Sql-server – SQL Server Optimization/Configuration for Inflexible Application

configurationoptimizationsql server

I'm responsible for overseeing an application which uses SQL Server as its backend storage solution. Unfortunately, the application has no concept of how a RDBMS should be utilized and seems to use it mainly like a NoSQL solution. What the application needs most is fetching and storing of single records and doesn't use any foreign keys for data integrity whatsoever.

As expected, this brilliant design leads to rather poor performance because throwing a RDBMS at a problem which merely requires a hash-on-disk style scheme is like using a cannon on a mosquito. But alas, I'm not able to modify the software as it is third party.

I've seen many tips that are happy to tell me I should use more efficient queries, but this simply isn't an option. SQL Server seems to be CPU bound mainly, and most of the data also seems to be cached in memory. Is there a way I can optimize/configure the way SQL deals with requests from this application? (The entire instance of SQL Server is available exclusively to the application.) Alternatively, is there another solution that behaves like SQL Server but acts like NoSQL in speed for simple queries? Is there some sort of single-process mode for SQL server that makes locking records unnecessary?

Any off-the-wall ideas I should give a shot?

Update:
So after a lot of mucking about with traces laced with auto-generated cursor preps, execs, fetches, and so forth, it looks like most of the time in the particular application feature of concern is wasted on populating tables for which only the first row is actually fetched. This actually appears to be a common problem the way the application was written.

Since the select statements behind the cursors are ordering the data, the cursors cannot effectively use a dynamic plan. Ultimately, the data the application is trying to get at is the next record where field A = document_id and the next field B value that's larger than the previously sought field B value. This is, of course, a typical application of cursors — if only the application was using cursors the typical way.

I'm looking to contact the vendor again because this is… bad. I figure they're more likely to pop in an easy two-line already-existing fix. As such, I'm looking to generate a more efficient version of their query (still using cursors, with the same client-side semantics of 'give me the next record, k?'). I'm not exactly sure how to formulate such a query in TSQL since everything I've given a shot results in a scan, even with indexes I'd consider useful. (Really, only one b-tree search should be required, but somehow I just can't seem to get there.)

Best Answer

We've all been there. Those that haven't are going to run into this situation one day!

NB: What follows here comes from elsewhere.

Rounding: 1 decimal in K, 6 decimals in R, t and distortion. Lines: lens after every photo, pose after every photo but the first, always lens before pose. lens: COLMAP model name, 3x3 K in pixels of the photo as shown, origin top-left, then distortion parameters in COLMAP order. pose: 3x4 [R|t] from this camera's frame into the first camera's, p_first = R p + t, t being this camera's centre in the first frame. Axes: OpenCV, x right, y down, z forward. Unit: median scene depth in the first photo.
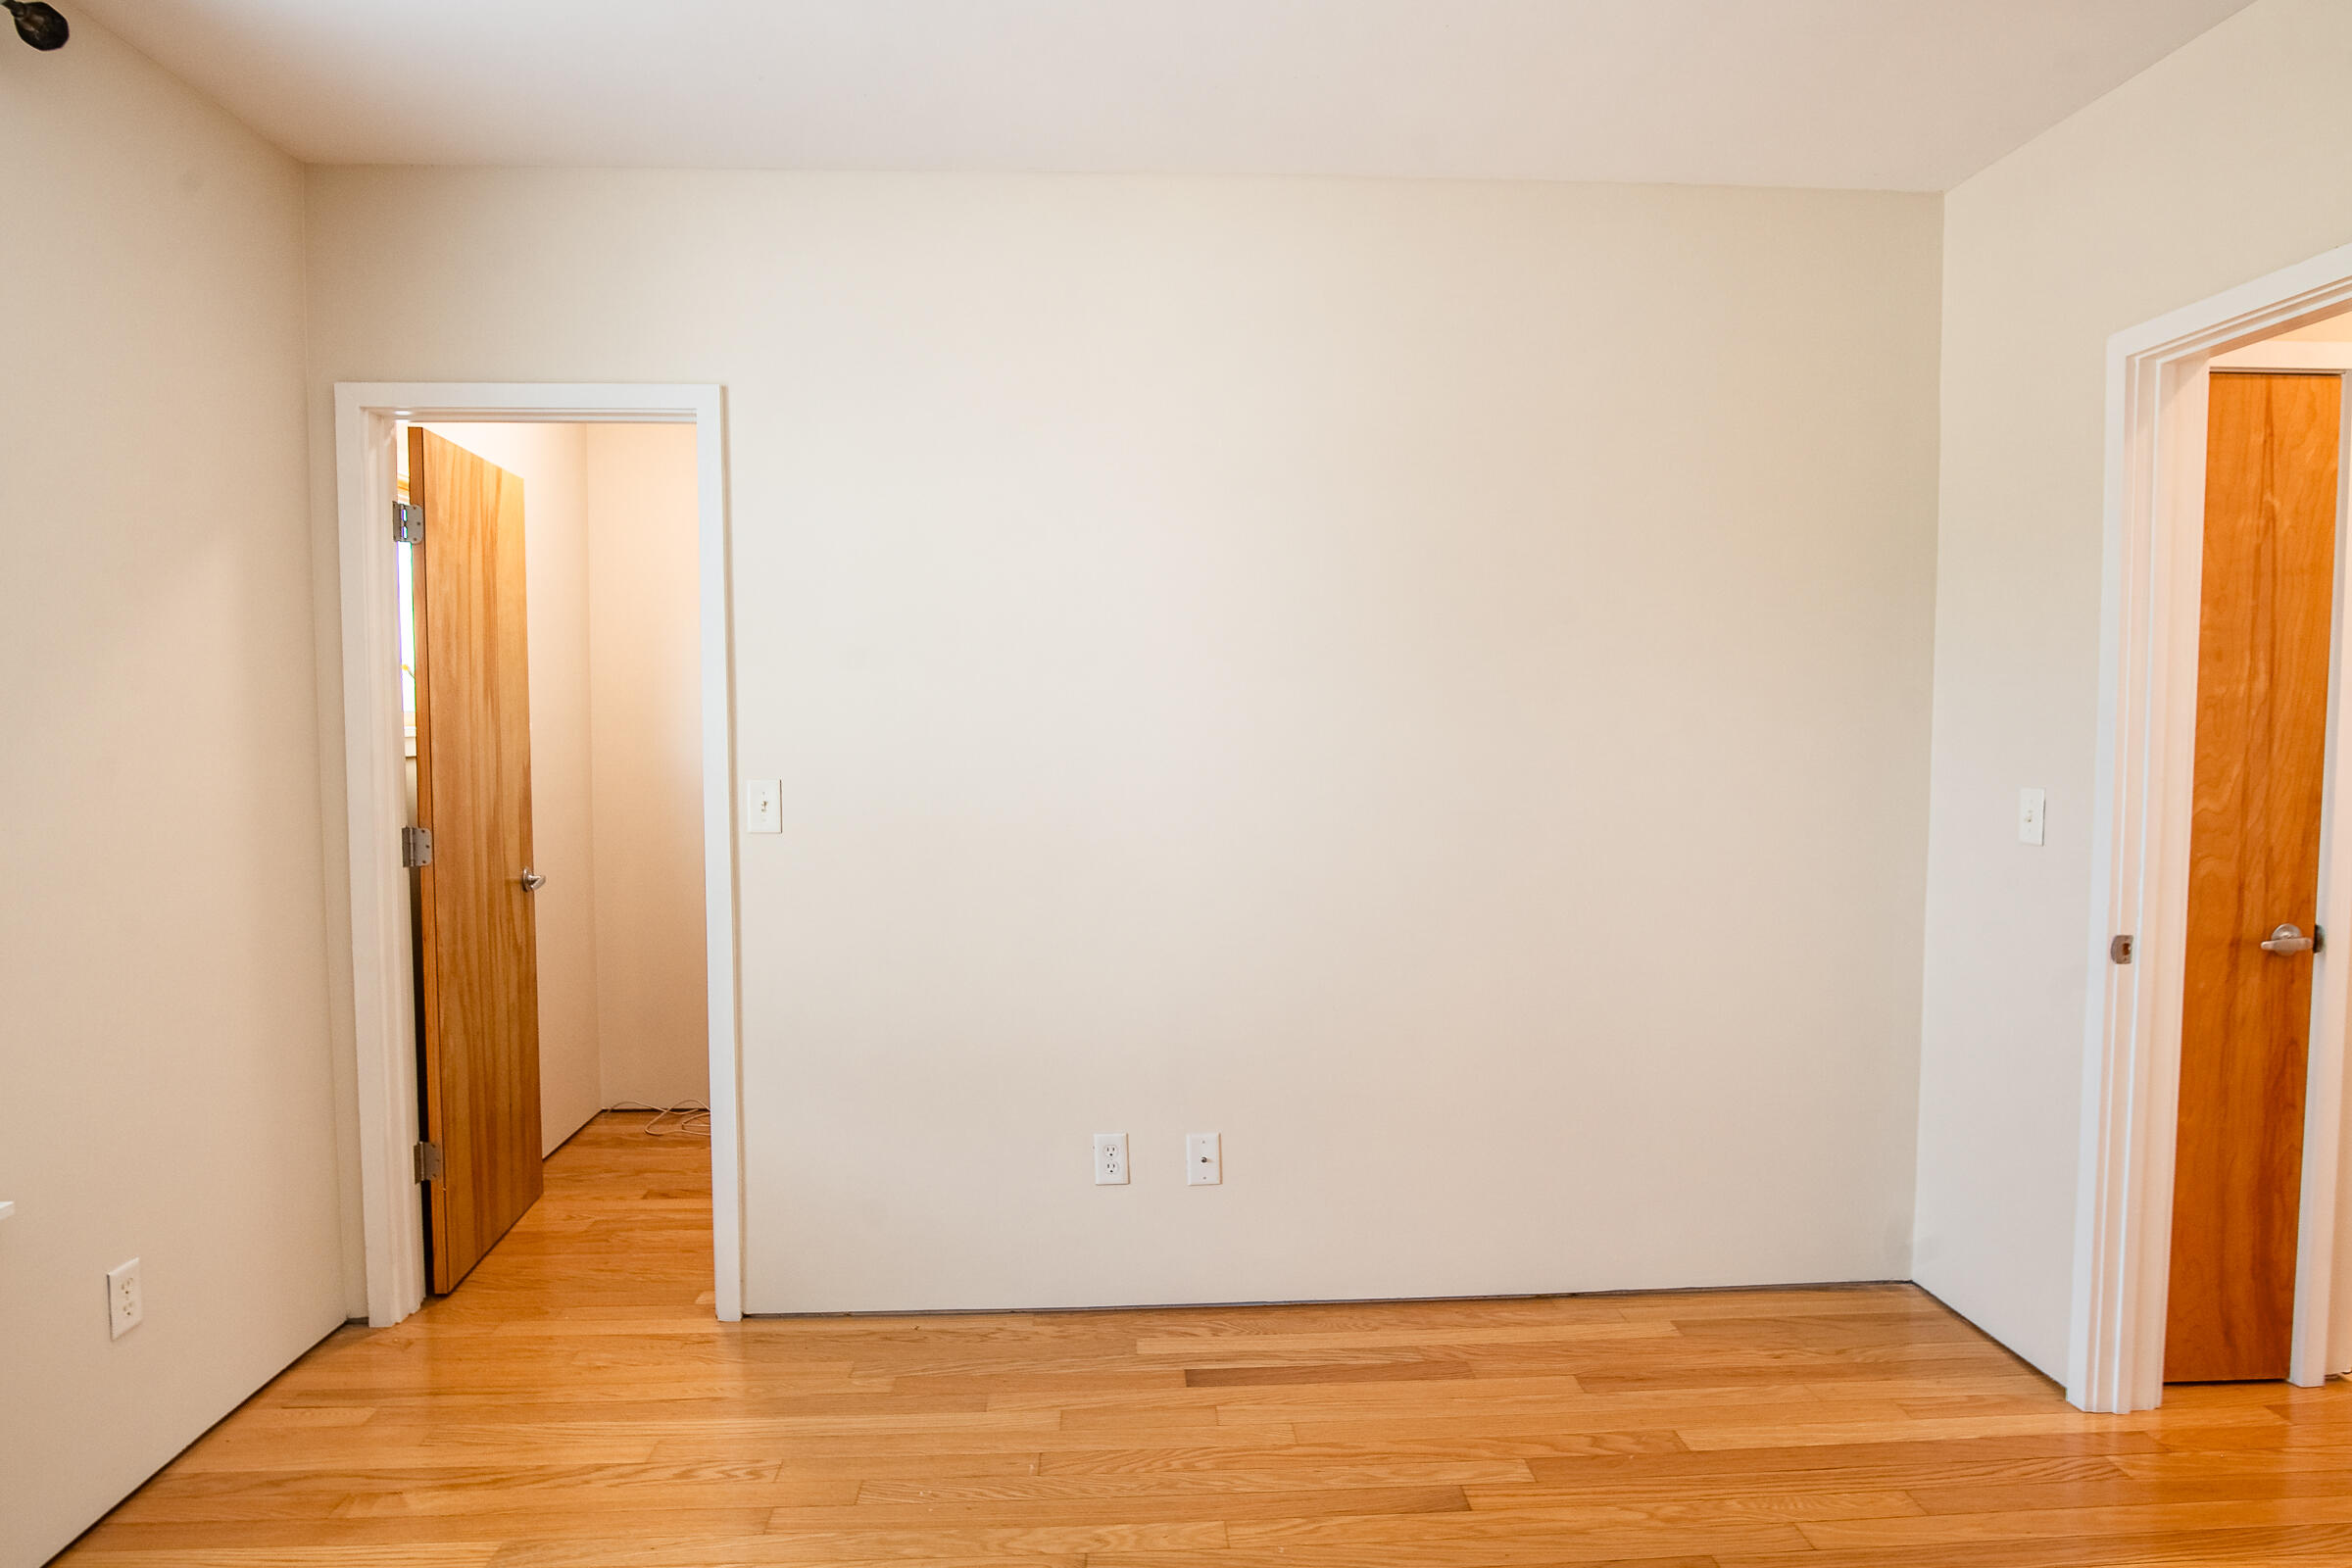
lens RADIAL K [[1390.6, 0, 1183.2], [0, 1390.6, 787.1], [0, 0, 1]] dist [-0.040022, 0.017726]
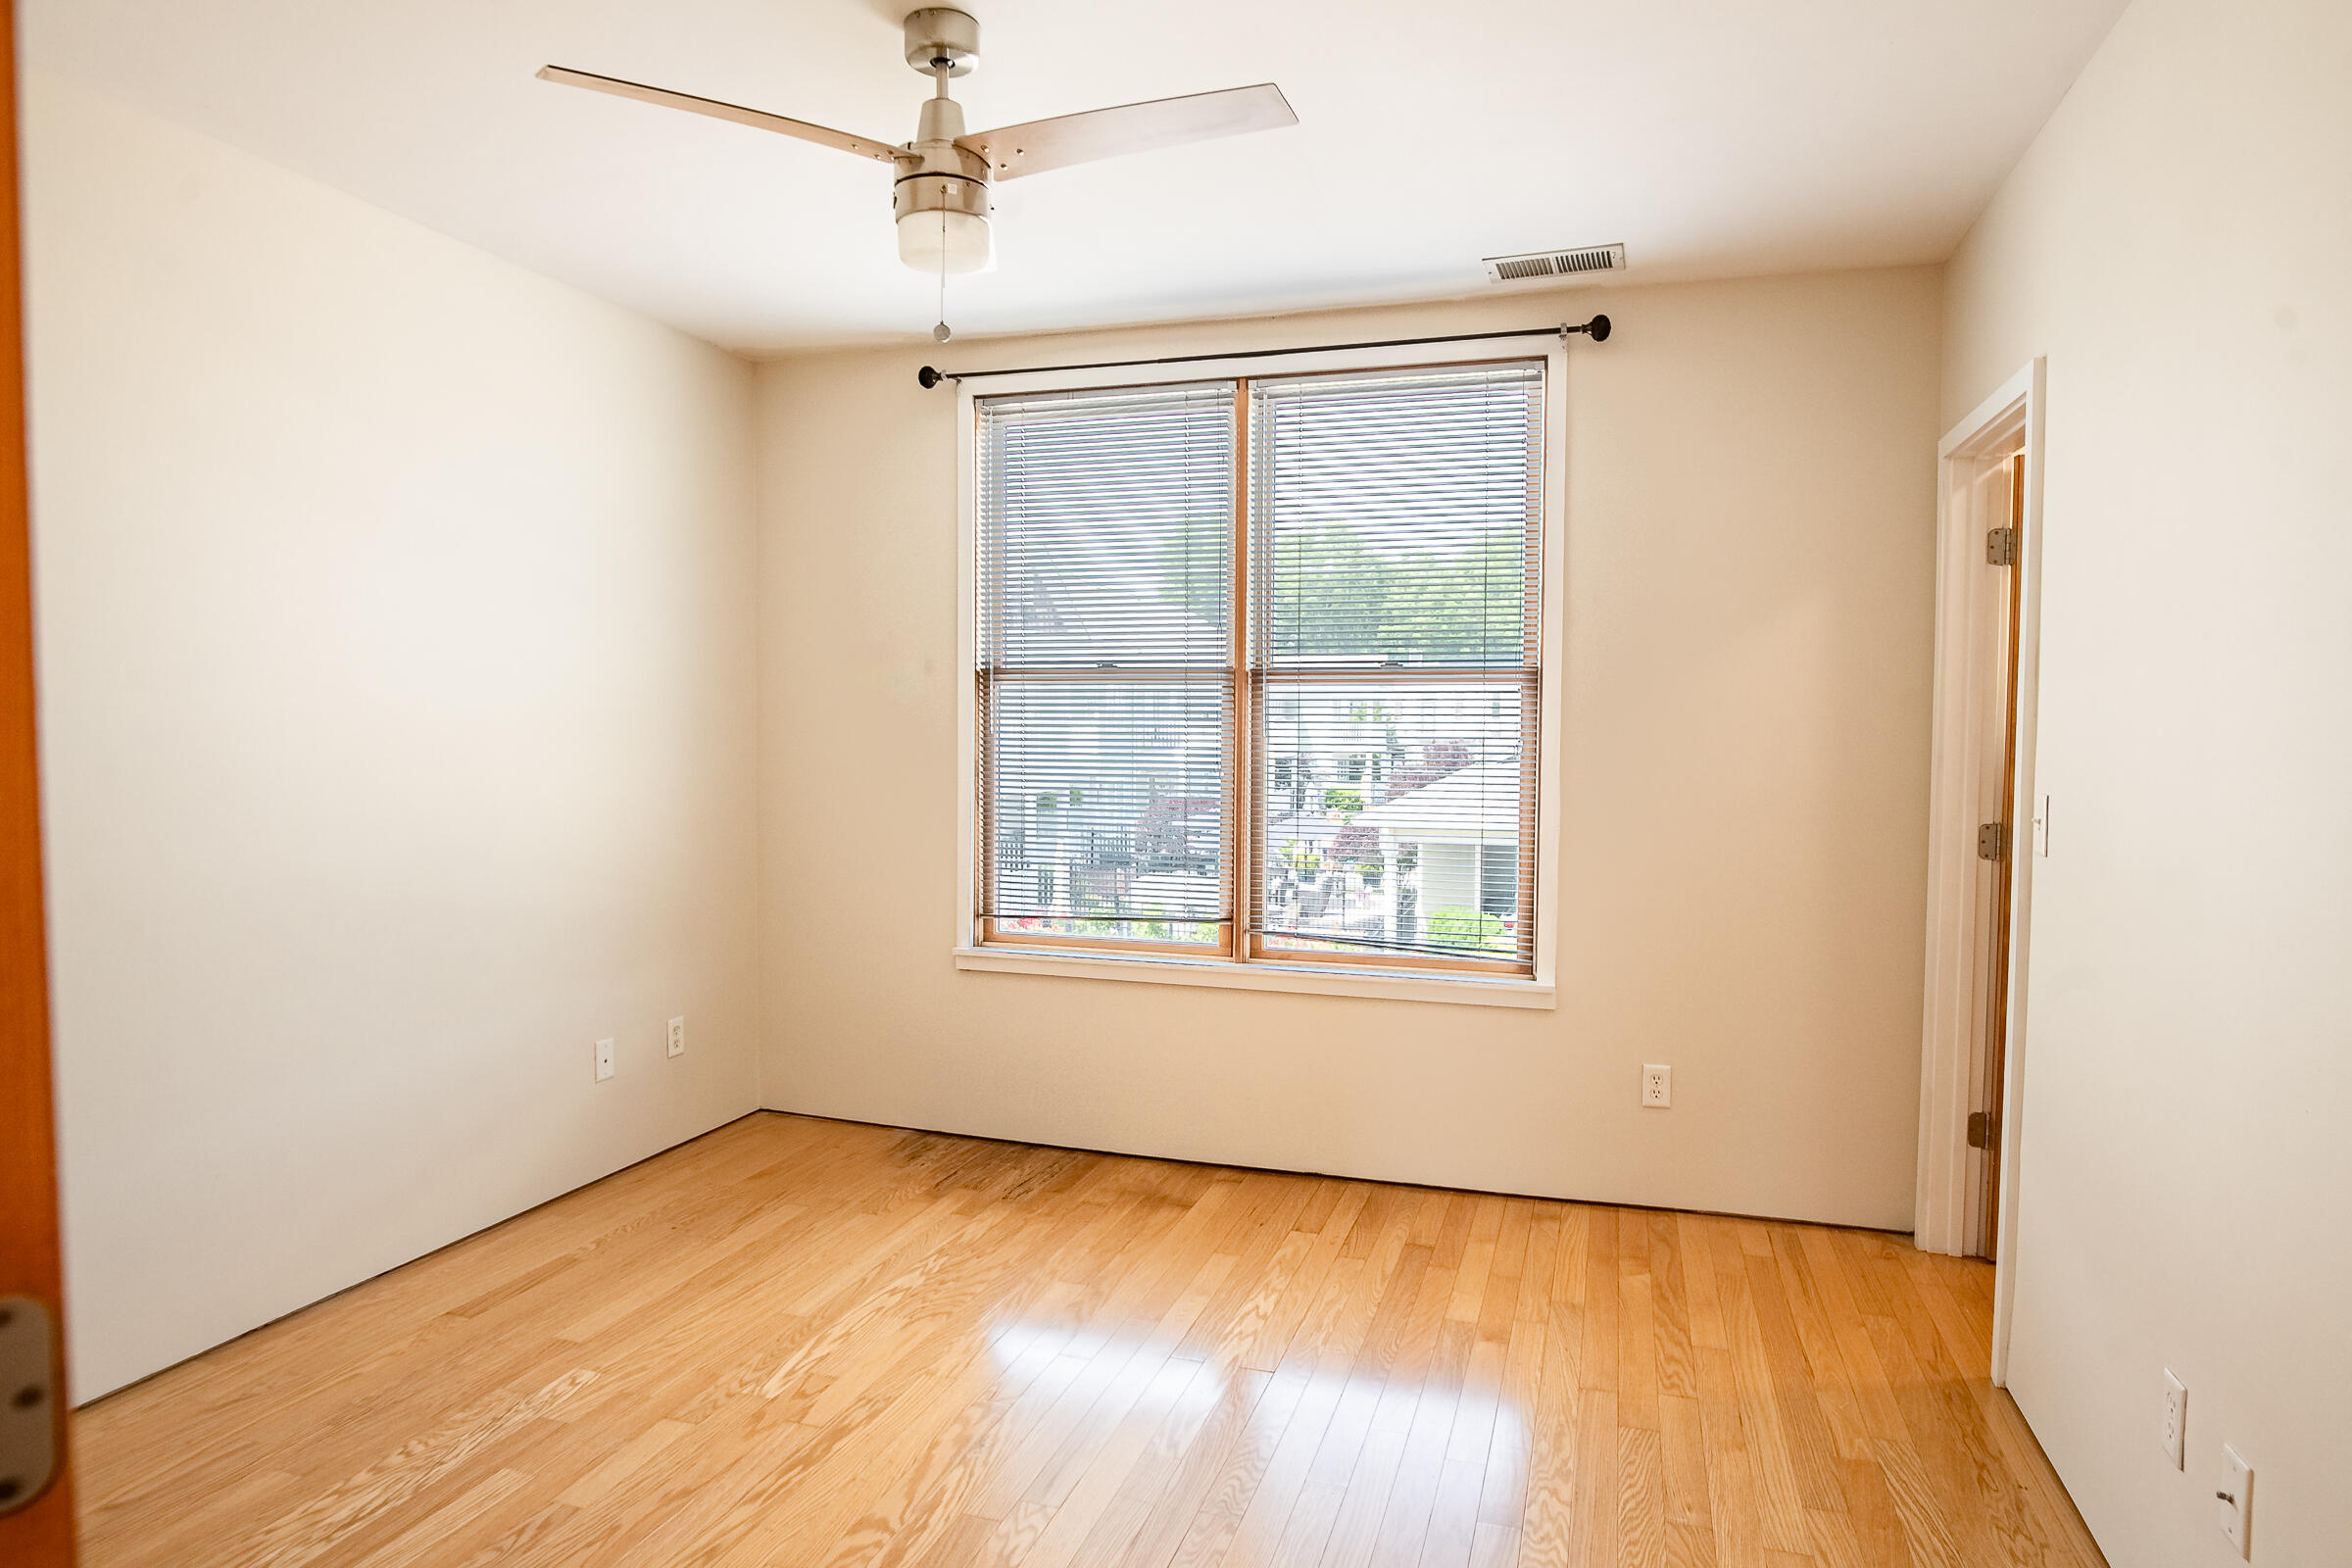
lens RADIAL K [[1390.6, 0, 1183.2], [0, 1390.6, 787.1], [0, 0, 1]] dist [-0.040022, 0.017726]
pose [[-0.365735, 0.041279, -0.929803, 0.814838], [-0.054719, 0.996334, 0.065756, -0.043949], [0.929109, 0.074928, -0.362136, 0.931405]]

There is a text book approach to dealing with third party horror software:

  1. Prove there is a problem. Identify and document crazy queries and data access patterns.
  2. Approach the vendor with your evidence of a problem. If you can show that a re-write of a query shows improvements are possible, it gets harder for the vendor to ignore your concerns.
  3. If your getting no response from your contact at the vendor, escalate. If you can't make enough noise to be heard, maybe your CTO can.
  4. If you've reached step 4 without any success, you're likely to be sacrificing follicles or noticing the telling first signs of grey. This is where a voodoo doll of the third party development lead can ease the stresses of the day. A dartboard featuring the company logo is an acceptable alternative.

Back in the real world, what practical approaches do we have:

  • Kill it with iron. It always pains me to say it but throwing hardware at the problem can be the fastest, cheapest, lowest risk solution at times.
  • Understand the root causes. Run the same analysis as you would for a system that was fully under your control. Identify the most frequent queries, those with highest CPU, highest reads, highest duration, look at tempdb usage, analyse the plan cache (single use ad-hoc queries crop up often in these scenarios).
  • Indexing. The Database Tuning Advisor (DTA) is a useful tool for analysing workloads you have little control over. In particular, it can spot candidates for indexed views and missing multi-column statistics which may not be obvious.
  • Plan guides. If you spot a query that you can re-work the execution plan for, plan guides give you a way of forcing that plan without modifying the source query.